* **SHORT EXERCISE**
In the transcript on climate change, how does Jay Richards describe what climate is?

* **SUPPLIED TEXT**
───

Bill Walton (00:48:57):
Is there any actual evidence of damage from climate change? I know everything gets attributed to climate change. If there’s a tornado, climate change. If there’s-
Jay Richards (00:49:07):
If there’s a drought.
Bill Walton (00:49:08):
There’s a drought, it’s climate change. If the Yankees lose the pennant, it’s climate change.
Jay Richards (00:49:12):
Yes.
Bill Walton (00:49:13):
It’s sort of-
Jay Richards (00:49:14):
All these things.
Bill Walton (00:49:14):
Everything’s attributed to climate change.
Jay Richards (00:49:16):
Everything bad.
Bill Walton (00:49:18):
Do we have a set of examples you can actually say, climate change has caused this bad outcome?
Jay Richards (00:49:23):
None whatsoever. And in fact, the theoretical predictions is that climate change. So we sort of lead to warming, the warming leads to change, and then those lead to bad things like more intense hurricanes, more frequent hurricanes and monsoons, more droughts, all these kinds of things. Those are theoretical predictions of what would happen, but none of that is observed. There’s been no trend whatsoever over the last century, for instance, in terms of the number of hurricanes or the intensity of hurricanes. Again, Koonin treats this all this very well. This is widely known to the people that sort of study this stuff, that all these predicted trends aren’t now happening. And so when the media tells you, oh, this is the result of climate change, first of all, they’re playing a shell game because any individual instance of weather can’t be used as proof of overall climate. Climate is about the sort of average of weather over a long period of time. So any individual storm can’t be attributed.
Bill Walton (00:50:19):
Well, and actually the number of violent storms have been reduced the last hundred years.
Jay Richards (00:50:21):
That’s the funny thing. If anything, it’s probably slightly better.
Bill Walton (00:50:23):
There are fewer hurricanes.
Jay Richards (00:50:25):
That’s right.
Bill Walton (00:50:25):
There are fewer tornadoes.
Jay Richards (00:50:26):
Yeah. That’s the sort of funny thing about it, is that not only is there no trend, the trend seems to be slightly in the other direction.
Bill Walton (00:50:31):
So number four, it’s warming, we’re causing it. That’s bad. Solutions. The solutions are stunning.
Jay Richards (00:50:41):
Yes.
Bill Walton (00:50:41):
Really, and this is where I began to think this has got to be cynical.
Jay Richards (00:50:44):
Absolutely.
Bill Walton (00:50:45):
And the other thing I’m just mystified about it, there are a lot of smart guys I’ve worked with on Wall Street and other places, 190 IQs, and they’re still talking about things as if climate change were an existential problem. Bob Rubin.
Jay Richards (00:51:01):
Yeah, he’s a smart guy.
Bill Walton (00:51:04):
He’s a pretty smart guy. He’s talking about existential risk, which brings me to the question, you’ve been studying this longer. Do they really believe it? Or is cynical because we also have something called the climate industrial complex.
Jay Richards (00:51:17):
Yeah. Oh, absolutely. Absolutely. So of course. So I would say it’s probably a mix. I think of it in terms of concentric circles. You have people that just get sucked in and don’t know anything about it, and they’re just believing the media. Then you have smart people that, it’s not their subject.

───

* **DATA SHOWN**
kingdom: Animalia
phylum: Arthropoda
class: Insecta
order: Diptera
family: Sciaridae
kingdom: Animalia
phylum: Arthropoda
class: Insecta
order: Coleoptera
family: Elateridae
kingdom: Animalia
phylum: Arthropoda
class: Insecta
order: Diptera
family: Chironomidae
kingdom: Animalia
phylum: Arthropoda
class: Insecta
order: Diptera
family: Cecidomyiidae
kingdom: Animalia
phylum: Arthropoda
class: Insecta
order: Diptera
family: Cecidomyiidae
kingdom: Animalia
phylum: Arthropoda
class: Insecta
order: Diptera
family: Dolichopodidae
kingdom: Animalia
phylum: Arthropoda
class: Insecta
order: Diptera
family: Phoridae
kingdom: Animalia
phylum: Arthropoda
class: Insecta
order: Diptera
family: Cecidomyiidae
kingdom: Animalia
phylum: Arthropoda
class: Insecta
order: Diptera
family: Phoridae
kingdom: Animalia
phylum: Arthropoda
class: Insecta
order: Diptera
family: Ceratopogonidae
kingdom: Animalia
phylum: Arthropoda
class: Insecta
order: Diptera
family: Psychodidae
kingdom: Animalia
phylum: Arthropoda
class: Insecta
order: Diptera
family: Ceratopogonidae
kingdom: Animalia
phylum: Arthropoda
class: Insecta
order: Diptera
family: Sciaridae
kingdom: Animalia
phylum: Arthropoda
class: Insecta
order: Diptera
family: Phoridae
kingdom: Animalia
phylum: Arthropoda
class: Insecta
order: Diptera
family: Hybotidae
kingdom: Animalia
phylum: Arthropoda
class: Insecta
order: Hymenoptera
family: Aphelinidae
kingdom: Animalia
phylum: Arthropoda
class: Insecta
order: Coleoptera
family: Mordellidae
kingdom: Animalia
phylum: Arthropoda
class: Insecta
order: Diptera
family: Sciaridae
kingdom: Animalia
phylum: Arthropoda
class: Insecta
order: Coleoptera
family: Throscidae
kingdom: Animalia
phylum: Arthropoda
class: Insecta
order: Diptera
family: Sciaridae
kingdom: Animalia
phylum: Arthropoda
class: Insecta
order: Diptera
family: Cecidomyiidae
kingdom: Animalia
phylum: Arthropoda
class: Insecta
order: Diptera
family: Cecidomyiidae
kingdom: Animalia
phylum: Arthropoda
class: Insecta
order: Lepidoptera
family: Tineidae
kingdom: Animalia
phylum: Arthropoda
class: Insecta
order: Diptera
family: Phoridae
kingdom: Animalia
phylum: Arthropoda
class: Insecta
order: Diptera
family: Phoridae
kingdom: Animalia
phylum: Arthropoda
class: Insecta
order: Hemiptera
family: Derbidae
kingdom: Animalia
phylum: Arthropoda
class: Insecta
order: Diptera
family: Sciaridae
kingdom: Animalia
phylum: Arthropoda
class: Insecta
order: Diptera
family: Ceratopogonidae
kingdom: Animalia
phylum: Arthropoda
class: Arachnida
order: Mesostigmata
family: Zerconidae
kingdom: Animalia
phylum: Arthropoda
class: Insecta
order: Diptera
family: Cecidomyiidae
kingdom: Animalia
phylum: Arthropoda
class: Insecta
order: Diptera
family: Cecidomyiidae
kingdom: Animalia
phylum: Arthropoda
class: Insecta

───

* **FULL SOLUTION**
He says climate is about the average of weather over a long period of time.